El momento es sublime. Los ojos se enrojecen de abajo hacia arriba, como si la ira creciera al recordar, uno por uno, cada angustia, cada trampa fallida, cada nudo en el estómago. Luego, la bronca. Cada patada en el cuerpo de ese ave que yace en el piso es un grito de libertad, una descarga emocionante. El remate final: un pisotón en la cara. Furia, venganza, justicia.
Fue el recurso más tonto, el túnel pintado en la pared rocosa, el que venció al Correcaminos. Las complejas trampas marca Acme habían servido para demostrar durante décadas qué ingenioso es el Coyote y qué injusta era siempre su derrota.
El otro, canalla, ganaba por velocidad. Corría y nada más. "Mic mic" y a ningún lugar. Tan primitivo resultó ser que cayó planchado al toparse con el túnel pintado, que tantas otras veces había atravesado de suerte. ¿Acaso pensó que otra vez iba a vencer a la física? ¿Acaso pensó alguna vez ese pájaro cagón?

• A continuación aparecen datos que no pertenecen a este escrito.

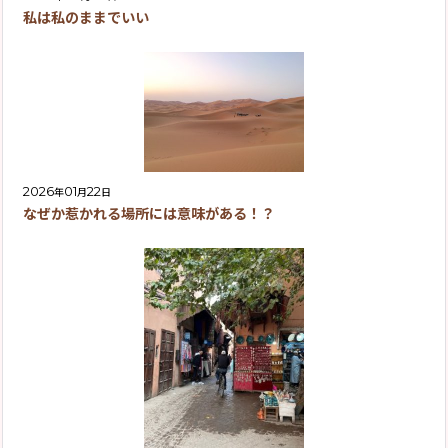
私は私のままでいい
2026
01
22
年
月
日
なぜか惹かれる場所には意味がある！？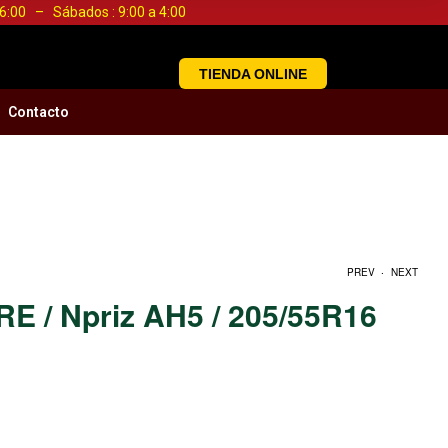
a 6:00 – Sábados : 9:00 a 4:00
TIENDA ONLINE
Contacto
.
PREV
NEXT
E / Npriz AH5 / 205/55R16
S/
S/
0.00
0.00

Quise muchas veces gozar de este momento. Cuando chico, esperaba al Coyote con la certeza de que alguna vez se le tenía que dar, que no podía ser que siempre, tras cuatro o cinco trampas impecables, brillantes, únicas, el otro zafara sólo por ser veloz. Ya crecidito y azurdado, veía en el Correcaminos al capitalismo salvaje y monótono, siempre a punto de claudicar, pero siempre vivito, coleando, y corriendo hacia adelante.
Ahora, disfruto del triunfo del Coyote desde otro lugar. El ingenio le ganó a la repetición. El cerebro, a la velocidad. La perserverancia derrotó a la rutina.
No puedo dejar de ver cómo ese bicho emplumado y reiterativo se convierte en pavo asado.